Now that the regular season has been in the books for a few hours, I decided it's high time that I update my rankings of the top 25 players in Division I. The premise of my list is simple:
The NBA doesn't exist. If we were evaluating these players purely on college production and not on anticipated professional potential, who would rise to the top as the best performers in Division I?
To find that answer, I've gone back to a number of my preferred information sources, including but not limited to:
" My observations based on watching hundreds of hours of college hoops (I like my job)
" The excellent individual player stats generated by Ken Pomeroy at kenpom.com
" Data on play-by-play performance collected by Jeff Haley and available at hoop-math.com
" Translations that project NBA performance based on college metrics, compiled by Insider colleague Kevin Pelton
Here are my choices for the 25 best players in the college game.
(Who'd I miss? Let me know in the comments and on Twitter -- @JohnGasaway.)
Note: Statistics through games of March 8.
It's been a while since we've seen a scorer from the top third of Division I combine accuracy and volume the way McDermott has in 2013-14. The first place to check is 2010-11, when both Arizona's Derrick Williams and BYU's Jimmer Fredette had seasons for the ages. Turns out Williams was even more accurate than McDermott from the field and at the line (as measured by true shooting percentage), but the Wildcats star carried a much smaller workload on offense. Fredette shouldered a similar load but was less accurate.
No, to find a worthy comparison for McDermott, we may have to expand our search, whether to include mid-major sensations (Damian Lillard in 2011-12? Stephen Curry in 2007-08?) or to encompass major conference stars from the far fringes of trusty metric history (Christian Laettner in 1991-92?).
You get the point: McDermott has been extraordinary, posting shooting percentages of 56, 45 and 87 on 2s, 3s and free throws, respectively, while recording 38 percent of the Creighton attempts that occur while he's on the floor.
That being said, the true measure of McDermott's individual excellence is what Creighton has been able to accomplish as a team on offense. (Defense, granted, is another matter.) The Bluejays have ranked in the top 10 nationally in offensive efficiency for the balance of the past two seasons. With all due respect to Ethan Wragge's shot-making or Greg McDermott's play calling, in a year or two we may look back on this multiseason run of high efficiency and reflect that No. 3 in the Creighton uniform had something to do with that. Doug McDermott has been quite simply the best player in Division I this season.

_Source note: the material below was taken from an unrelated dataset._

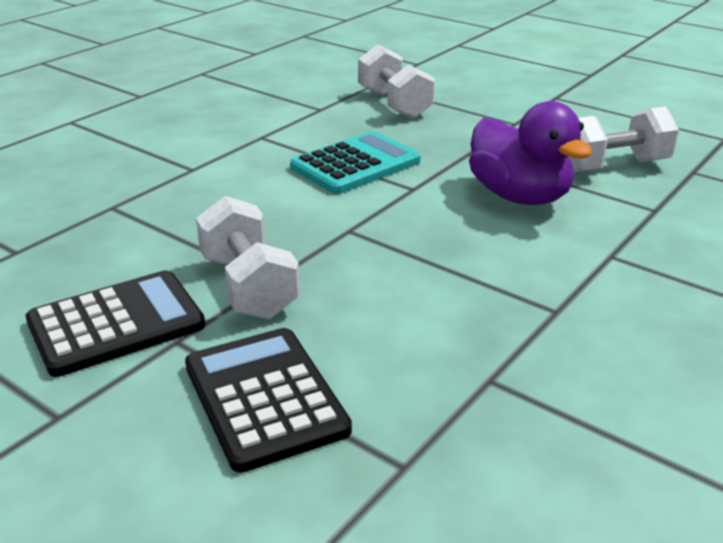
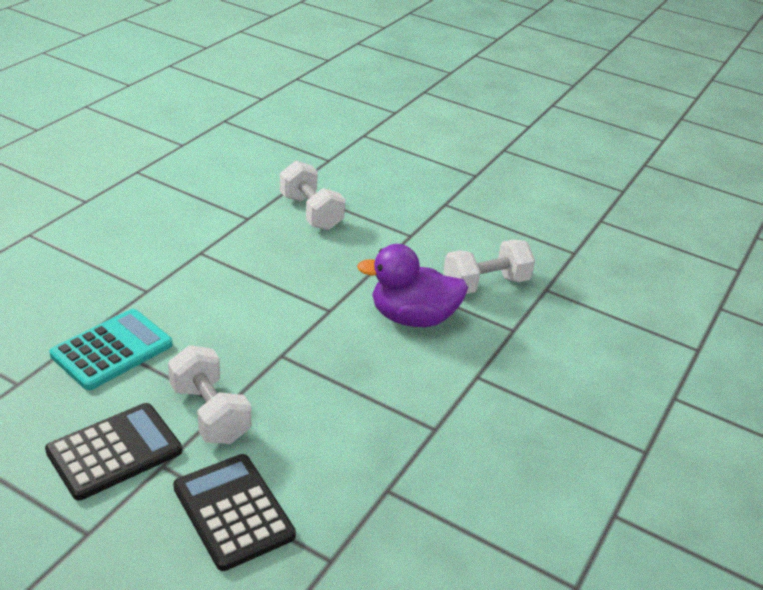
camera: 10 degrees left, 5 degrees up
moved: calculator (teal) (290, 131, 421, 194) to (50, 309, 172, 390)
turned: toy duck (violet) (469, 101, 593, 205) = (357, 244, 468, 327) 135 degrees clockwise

Mike Krzyzewski has handed the entirety of the Duke offense over to Parker to an extent that we haven't seen in Durham since the days of J.J. Redick. Keep in mind that Redick had to work up to that point over the course of four seasons. Parker, conversely, was given the keys to the Blue Devils offense at the tender age of 18. (He will turn 19 on Saturday.) Given that Duke has quite possibly the best offense in the country -- one that has scored 1.19 points per possession in ACC play -- I put it to you that the freshman must be doing something right.